◆ **TRAVAIL DEMANDÉ**:
Recopiez mot pour mot, dans l'extrait source sur le Boz, le passage qui va de « Ici, la population » jusqu'à « d'un simple questionnaire. ».

◆ **EXTRAIT SOURCE**:
C'est un mercredi pluvieux à Bruxelles pour rencontrer un philosophe, psychanalyste, un inventeur d'univers, un créateur. Les pavés, les rues montent, descendent, se croisent. Il est 13h05 rue Marconi quand Julien Friedler m'ouvre la porte de son atelier du Boz.
Bruxelles, image d'illustration (Virginia Mayo/AP/SIPA)
Un nouveau système ?
C'est quoi au juste le Boz ? Il sourit, en quelques volutes de fumée de cigarettes, il extirpe de ses expériences passées l'idée d'un monde enchanté, né à partir d'un mythe. Un monde partagé d'enchanteurs qui prendront le temps. Le temps de s'interroger, de déplier leurs pensées.
Déplier c'est marquer un arrêt, une respiration. Regarder le ciel. Fuir ce monde de bruit, de fureur, apprendre à sortir de ce long et mouvant mouvement de stress (universel). Nous devisons sur des philosophes, des lignes de livre, de mots perdus, volés, retenus. C'est agréable. Serions-nous entrain de créer ?
Dans sa démarche, Julien Friedler met en place ce qu'il désigne sous le nom de Be Art : une tentative à transcender le champ de l’art de sorte à le projeter dans le champ social. À l’inverse du Pop Art qui rapatria des icônes populaires dans une enceinte privilégiée, le Be Art visera à investir des populations pour, de proche en proche, les transformer en un avatar de l’Artiste.
Ici, la population comme telle sera donc productrice d’œuvres, moyennant les individus qui la composent. En l’occurrence, il suffira d’en être pour le devenir ; selon cet axiome, il y a en chacun de nous un artiste qui sommeille.
La Forêt des âmes
Allant au cœur de sa pensée et la liant à l'action, Julien Friedler a mis en place dès le 2 décembre 2006"un tour du Boz en 80 ans". Ce projet pivote autour d'un simple questionnaire.
Six questions invariables posées aux quatre coins du monde, à tous et à toutes, sans discrimination. Cette œuvre s’achèvera le 2 décembre 2086. Il s’agit donc d’une Vanité, au sens classique du terme, qui sera pérennisée par une “Forêt des âmes”.
(Virginia Mayo/AP/SIPA)
Une vanité, car a priori, son créateur n'en verra pas la fin. Seules seront visibles pendant ce temps, les traces de ce tour. Des images, des vidéos, des portraits de ceux qui remplissent le questionnaire. Ombres mouvantes d'une archéologie se faisant.

◆ **DONNÉES FOURNIES**:
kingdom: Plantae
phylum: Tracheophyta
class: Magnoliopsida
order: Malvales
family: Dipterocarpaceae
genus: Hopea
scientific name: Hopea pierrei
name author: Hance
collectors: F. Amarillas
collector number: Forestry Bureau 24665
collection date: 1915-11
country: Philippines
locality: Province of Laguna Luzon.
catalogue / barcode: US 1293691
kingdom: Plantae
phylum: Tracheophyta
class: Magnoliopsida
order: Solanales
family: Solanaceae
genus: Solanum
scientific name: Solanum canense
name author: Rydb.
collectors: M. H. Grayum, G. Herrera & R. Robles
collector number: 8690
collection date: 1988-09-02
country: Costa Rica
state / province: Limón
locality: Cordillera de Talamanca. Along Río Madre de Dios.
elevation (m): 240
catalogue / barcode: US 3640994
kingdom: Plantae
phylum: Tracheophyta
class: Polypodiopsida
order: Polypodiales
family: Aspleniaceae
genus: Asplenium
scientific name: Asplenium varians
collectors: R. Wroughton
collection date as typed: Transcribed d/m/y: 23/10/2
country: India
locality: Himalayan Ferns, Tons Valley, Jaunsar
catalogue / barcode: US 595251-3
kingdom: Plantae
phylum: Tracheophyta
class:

◆ **RÉPONSE COMPLÈTE**:
Ici, la population comme telle sera donc productrice d’œuvres, moyennant les individus qui la composent. En l’occurrence, il suffira d’en être pour le devenir ; selon cet axiome, il y a en chacun de nous un artiste qui sommeille.
La Forêt des âmes
Allant au cœur de sa pensée et la liant à l'action, Julien Friedler a mis en place dès le 2 décembre 2006"un tour du Boz en 80 ans". Ce projet pivote autour d'un simple questionnaire.